5:30 AM Friday Jul 19, 2013
Impudence. Sheer impudence. When the namby-pamby do-gooders at the Human Rights Commission expressed misgivings about the new GCSB bill and its sidekick the telecommunications interception bill, John Key showed them who was boss.
He slapped them down like a sandfly.
They said the proposed bills were “wide-reaching without sufficient safeguards against abuse of power”. They said there was “inadequate oversight and inadequate provision for ensuring transparency and accountability”. They droned on about threats to things like “public trust” in light of the global mass surveillance revelations. Time for “a full and independent inquiry into New Zealand’s intelligence services”, they shrieked.
Mr Key rolled his eyes. The commission had failed to file a submission on the bill in time, he scoffed, untroubled by the fact that they were exercising their statutory capacity to report directly to the Prime Minister.
“They need to pull their socks up,” he said, fanning the chequebook like a deck of cards. “If they’re going to continue to be a government-funded organisation they should meet the deadlines like everyone else did.”
Devastating. With the wit and charm of Queenie from Blackadder, the argument was extinguished. Who’s prime minister?
When you look at things like this, all the detractors serried against the legislation can be swept away as swiftly as a Britomart beggar.
Take the privacy commissioner. She may emphasise that the new GCSB powers should be “demonstrably necessary and justified”. She may argue for a postponement of the whole process, and that “a body such as the Law Commission should be asked to investigate the most appropriate shape of legislation to govern the intelligence agencies”.
But, as with the bleeding-heart human rights bludgers, this argument is easy to demolish. Starting with “Privacy Commission”: what kind of a name is that? “Privacy?” Sounds suspiciously like they’ve got something to hide.
And the Law Commission now? How many of these things are there? If you’re not careful, we’ll merge them all into one great big Commission Commission, with Susan Devoy the one commissioner to rule them all.
Then there’s the Law Society. The bore society, more like. In a tediously detailed submission they say they’re concerned that “in the absence of compelling grounds for urgency, its use degrades the democratic quality of the legislative process”. They bemoan the lack of a “full and informed debate” and “proper analysis” on the need for “the intrusion represented by these reforms”.
They warn that making the GCSB a contractor to domestic agencies risks in turn lending them “the imprimatur and secrecy and immunity protections of the GCSB Act”. Lawyers are such nit-pickers. Compliance with the Bill of Rights? Snore. Cheer up, already!
The former director of the GCSB, Sir Bruce Ferguson, is another who has said the legislation should not be going through under urgency. Fine. But, look at it this way. How can you take seriously the views of man whose name is an anagram of “GCSB urine furores”?
What about the Legislative Advisory Committee, appointed by the Minister of Justice and tasked with advising on good legislative practice, public law and all that? They reckon the bill lacks clarity and could do with providing greater safeguards and oversight. But they would say that. Also, guys, think for just a second: who’s prime minister?

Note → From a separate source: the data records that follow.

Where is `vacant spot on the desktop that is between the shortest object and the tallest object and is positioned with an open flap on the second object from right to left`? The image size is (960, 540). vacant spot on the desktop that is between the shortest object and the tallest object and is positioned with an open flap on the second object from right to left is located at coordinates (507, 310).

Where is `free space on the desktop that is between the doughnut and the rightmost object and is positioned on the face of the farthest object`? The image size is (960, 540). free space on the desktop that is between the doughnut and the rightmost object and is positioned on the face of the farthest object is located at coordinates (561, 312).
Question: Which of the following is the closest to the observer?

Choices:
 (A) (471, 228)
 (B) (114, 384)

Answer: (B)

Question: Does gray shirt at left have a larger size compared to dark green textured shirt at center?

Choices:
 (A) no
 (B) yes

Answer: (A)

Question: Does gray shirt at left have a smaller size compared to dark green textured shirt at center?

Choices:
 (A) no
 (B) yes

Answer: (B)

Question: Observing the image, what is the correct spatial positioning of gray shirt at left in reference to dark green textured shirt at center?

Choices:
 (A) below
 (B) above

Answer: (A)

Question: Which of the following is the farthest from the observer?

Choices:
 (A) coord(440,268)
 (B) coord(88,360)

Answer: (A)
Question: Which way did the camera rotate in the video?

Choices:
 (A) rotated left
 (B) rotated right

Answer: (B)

Internet NZ, meanwhile, witter on about the absence of provision for “meaningful, adequate, independent oversight”, as well as the “lack of sufficient checks and balances”, and something about “offending the principle of the rule of law”. But you know what these internet people are like. Hackers, pretty much. Or, worse, bloggers.

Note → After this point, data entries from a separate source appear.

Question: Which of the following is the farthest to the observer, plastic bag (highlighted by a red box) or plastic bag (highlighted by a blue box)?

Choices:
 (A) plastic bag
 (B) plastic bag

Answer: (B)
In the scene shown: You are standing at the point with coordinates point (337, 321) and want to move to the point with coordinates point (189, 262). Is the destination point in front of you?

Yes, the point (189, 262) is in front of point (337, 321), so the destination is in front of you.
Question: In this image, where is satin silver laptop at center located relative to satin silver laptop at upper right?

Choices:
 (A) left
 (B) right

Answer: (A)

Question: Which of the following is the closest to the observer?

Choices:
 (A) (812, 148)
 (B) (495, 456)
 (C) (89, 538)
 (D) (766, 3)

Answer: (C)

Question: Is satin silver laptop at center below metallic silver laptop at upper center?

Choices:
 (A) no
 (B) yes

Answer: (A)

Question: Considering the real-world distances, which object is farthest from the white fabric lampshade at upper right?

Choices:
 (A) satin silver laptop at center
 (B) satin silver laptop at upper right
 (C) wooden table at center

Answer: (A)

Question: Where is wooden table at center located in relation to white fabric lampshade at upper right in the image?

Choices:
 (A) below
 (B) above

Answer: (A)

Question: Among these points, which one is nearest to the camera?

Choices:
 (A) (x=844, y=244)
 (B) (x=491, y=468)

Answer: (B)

Along with Tech Liberty and a bunch of other people working in the IT sector, they’ve also been banging on about metadata: about the failure to define this rapidly swelling and information-rich stuff, and the potential for its indiscriminate collection.

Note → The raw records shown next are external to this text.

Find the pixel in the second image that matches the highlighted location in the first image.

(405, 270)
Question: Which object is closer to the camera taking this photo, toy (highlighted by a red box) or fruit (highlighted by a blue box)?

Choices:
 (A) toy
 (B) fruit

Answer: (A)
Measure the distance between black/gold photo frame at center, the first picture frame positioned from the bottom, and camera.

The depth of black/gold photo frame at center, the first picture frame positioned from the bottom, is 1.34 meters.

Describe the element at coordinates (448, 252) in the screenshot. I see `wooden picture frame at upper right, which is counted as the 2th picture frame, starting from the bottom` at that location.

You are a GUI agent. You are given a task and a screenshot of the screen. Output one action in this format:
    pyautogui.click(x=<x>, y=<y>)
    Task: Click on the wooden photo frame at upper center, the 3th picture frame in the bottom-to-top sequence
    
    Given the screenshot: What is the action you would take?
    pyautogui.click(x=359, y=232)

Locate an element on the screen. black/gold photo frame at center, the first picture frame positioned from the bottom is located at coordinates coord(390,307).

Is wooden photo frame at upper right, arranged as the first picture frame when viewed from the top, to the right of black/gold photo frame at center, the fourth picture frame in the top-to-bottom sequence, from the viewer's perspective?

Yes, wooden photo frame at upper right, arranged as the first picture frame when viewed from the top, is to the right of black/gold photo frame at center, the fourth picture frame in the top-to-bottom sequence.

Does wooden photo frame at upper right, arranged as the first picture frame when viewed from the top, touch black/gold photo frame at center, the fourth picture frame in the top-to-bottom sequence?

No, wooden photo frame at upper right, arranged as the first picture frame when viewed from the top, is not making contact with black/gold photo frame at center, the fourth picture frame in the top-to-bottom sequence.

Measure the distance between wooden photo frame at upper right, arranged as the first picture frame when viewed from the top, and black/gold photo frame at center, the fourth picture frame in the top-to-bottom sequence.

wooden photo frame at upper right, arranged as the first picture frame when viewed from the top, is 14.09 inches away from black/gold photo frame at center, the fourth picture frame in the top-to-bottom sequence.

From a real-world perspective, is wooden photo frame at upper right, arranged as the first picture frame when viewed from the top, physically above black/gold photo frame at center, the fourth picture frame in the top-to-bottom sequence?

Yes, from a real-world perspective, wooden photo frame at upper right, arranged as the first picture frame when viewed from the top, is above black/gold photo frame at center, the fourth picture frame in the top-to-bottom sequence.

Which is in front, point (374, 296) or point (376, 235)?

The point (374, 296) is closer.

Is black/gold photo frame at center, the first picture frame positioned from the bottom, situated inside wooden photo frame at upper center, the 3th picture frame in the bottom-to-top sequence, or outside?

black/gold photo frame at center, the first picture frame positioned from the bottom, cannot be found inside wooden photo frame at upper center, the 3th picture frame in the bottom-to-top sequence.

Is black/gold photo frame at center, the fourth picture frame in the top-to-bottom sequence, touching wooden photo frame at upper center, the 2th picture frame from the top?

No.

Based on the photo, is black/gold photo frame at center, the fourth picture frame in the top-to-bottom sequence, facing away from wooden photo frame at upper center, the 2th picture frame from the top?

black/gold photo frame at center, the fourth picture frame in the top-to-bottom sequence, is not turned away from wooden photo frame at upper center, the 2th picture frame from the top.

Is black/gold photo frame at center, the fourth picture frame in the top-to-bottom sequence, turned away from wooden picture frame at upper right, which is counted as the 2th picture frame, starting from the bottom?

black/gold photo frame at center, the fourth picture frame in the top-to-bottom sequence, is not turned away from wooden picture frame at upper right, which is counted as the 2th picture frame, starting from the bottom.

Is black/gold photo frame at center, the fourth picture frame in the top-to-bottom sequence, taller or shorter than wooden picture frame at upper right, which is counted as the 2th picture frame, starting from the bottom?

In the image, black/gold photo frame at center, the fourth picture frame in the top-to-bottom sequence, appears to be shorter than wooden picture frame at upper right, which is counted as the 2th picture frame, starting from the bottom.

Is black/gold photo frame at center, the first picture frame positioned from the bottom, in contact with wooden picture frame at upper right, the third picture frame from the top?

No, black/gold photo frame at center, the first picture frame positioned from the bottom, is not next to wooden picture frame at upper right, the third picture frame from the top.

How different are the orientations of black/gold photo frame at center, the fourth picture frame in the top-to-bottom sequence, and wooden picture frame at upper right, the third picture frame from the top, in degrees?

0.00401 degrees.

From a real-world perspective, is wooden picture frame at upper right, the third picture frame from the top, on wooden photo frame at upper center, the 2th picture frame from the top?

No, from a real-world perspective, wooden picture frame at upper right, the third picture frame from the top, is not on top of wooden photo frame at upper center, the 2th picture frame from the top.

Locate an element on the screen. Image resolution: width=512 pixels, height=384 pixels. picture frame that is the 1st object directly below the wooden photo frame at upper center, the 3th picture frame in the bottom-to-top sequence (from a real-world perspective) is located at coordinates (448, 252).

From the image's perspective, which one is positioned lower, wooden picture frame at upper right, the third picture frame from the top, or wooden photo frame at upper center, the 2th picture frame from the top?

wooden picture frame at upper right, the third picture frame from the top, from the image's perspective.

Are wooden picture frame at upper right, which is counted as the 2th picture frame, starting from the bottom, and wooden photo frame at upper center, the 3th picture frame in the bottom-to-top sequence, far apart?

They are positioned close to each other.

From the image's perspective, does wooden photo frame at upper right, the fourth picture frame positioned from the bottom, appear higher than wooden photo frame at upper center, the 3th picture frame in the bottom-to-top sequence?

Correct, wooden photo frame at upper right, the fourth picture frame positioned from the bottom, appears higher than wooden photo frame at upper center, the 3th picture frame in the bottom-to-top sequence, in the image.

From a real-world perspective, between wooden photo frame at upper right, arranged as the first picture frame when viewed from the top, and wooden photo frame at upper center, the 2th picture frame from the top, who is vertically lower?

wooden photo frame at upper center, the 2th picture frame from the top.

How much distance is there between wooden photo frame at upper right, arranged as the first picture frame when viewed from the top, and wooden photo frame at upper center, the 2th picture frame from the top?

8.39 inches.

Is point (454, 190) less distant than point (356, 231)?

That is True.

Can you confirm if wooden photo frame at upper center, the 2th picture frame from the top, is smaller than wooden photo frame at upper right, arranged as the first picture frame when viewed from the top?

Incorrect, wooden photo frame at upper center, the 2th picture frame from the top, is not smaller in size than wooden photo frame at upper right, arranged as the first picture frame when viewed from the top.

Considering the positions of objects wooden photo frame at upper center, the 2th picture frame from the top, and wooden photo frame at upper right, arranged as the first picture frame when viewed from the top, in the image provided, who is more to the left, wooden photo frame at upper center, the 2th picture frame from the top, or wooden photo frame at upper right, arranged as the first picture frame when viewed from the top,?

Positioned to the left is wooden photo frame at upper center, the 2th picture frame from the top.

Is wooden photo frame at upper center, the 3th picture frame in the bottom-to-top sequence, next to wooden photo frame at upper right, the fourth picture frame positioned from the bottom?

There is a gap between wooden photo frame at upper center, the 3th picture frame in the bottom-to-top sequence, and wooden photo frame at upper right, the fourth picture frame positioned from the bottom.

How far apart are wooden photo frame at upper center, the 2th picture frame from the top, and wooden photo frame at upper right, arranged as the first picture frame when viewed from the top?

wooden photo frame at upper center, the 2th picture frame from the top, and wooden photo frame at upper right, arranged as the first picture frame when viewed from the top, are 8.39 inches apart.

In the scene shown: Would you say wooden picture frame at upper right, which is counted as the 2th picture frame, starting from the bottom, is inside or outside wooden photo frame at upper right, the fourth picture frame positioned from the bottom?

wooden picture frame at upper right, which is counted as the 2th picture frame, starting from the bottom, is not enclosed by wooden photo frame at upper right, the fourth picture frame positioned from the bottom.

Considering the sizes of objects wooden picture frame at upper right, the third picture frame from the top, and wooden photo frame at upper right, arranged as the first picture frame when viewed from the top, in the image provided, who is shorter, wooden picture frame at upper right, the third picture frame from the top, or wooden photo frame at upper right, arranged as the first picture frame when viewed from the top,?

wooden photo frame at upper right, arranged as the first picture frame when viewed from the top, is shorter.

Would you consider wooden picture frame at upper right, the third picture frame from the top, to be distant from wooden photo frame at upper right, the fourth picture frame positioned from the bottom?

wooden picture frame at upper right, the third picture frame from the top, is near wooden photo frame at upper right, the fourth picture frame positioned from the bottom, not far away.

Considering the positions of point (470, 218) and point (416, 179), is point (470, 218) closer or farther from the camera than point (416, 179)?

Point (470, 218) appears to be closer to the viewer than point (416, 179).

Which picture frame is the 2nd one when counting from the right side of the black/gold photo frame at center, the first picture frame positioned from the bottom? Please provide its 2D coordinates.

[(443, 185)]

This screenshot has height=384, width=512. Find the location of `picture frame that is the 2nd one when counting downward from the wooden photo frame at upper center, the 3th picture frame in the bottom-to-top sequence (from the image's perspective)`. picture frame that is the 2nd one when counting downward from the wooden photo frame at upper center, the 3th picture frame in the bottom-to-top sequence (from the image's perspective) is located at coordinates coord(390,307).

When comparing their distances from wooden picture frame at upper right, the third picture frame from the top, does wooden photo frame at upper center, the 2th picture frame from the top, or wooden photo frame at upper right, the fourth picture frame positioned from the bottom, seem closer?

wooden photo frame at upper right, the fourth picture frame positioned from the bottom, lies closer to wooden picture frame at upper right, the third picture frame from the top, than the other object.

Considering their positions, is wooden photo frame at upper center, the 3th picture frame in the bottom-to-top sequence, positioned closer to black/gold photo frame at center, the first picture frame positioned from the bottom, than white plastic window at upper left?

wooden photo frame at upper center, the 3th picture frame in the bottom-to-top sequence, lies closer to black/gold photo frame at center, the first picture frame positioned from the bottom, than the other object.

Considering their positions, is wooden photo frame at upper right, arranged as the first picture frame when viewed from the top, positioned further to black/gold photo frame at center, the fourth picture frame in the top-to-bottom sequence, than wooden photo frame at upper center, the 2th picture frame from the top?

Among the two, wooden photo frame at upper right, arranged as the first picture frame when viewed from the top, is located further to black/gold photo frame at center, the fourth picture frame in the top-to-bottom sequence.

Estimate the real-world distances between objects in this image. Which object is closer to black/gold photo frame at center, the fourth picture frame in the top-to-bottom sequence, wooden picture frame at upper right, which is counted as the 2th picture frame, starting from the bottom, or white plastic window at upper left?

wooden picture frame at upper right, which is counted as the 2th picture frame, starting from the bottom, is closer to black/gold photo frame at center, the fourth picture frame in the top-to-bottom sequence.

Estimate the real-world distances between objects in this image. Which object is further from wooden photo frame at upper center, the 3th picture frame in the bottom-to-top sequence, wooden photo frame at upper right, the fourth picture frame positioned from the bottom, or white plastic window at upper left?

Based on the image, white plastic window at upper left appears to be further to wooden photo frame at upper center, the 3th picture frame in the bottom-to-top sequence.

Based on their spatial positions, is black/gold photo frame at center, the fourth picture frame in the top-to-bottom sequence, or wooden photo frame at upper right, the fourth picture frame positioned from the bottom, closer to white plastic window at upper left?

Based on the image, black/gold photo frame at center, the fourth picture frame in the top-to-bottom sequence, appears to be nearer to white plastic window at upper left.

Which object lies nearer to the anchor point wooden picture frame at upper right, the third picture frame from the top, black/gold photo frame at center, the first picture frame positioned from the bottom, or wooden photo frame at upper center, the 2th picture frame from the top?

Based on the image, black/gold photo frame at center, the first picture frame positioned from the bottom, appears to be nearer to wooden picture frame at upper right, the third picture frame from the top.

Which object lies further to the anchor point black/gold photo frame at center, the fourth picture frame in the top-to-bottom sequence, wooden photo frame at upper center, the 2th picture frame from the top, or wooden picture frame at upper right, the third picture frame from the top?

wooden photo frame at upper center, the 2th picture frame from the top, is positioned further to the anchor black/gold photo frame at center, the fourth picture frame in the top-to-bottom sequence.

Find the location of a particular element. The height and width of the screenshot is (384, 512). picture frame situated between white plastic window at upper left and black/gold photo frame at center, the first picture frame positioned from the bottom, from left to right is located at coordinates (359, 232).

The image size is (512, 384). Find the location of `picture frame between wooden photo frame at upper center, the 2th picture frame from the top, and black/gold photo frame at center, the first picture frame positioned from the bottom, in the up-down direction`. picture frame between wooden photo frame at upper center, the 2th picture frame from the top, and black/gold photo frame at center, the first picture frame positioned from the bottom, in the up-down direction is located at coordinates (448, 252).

However, what none of these so-called experts has managed to explain is how they’d feel if their attitudes paved the way for the systematic extermination of all the world’s kittens by masked terrorist gangs. All of the kittens, dead.
Taken together, the detractors’ arguments could be seen to lay bare legislation that is slipshod, unfit for purpose, a bill attempting to clarify the law by way of a mudbath. They could be regarded as exposing numerous shortcomings, incoherence and nil justification for urgency.
But, come on, when you think about it, why would you take seriously the independent watchdogs for privacy, for human rights, former agency directors, internet experts, the national regulator of the legal profession and concerned members of the public, especially when backed by a bevy of devil-beasts and knuckleheads?
It may very well be the case that just one out of the 124 submissions to the intelligence and security commission gives the proposed GCSB legislation the thumbs up (as an “interim measure” pending a wider overhaul of intelligence structures).
But like everything, it depends how you look at the statistics. The fact is, 100 per cent of the submissions in favour of the bill support the changes. And, anyway, how about that royal baby?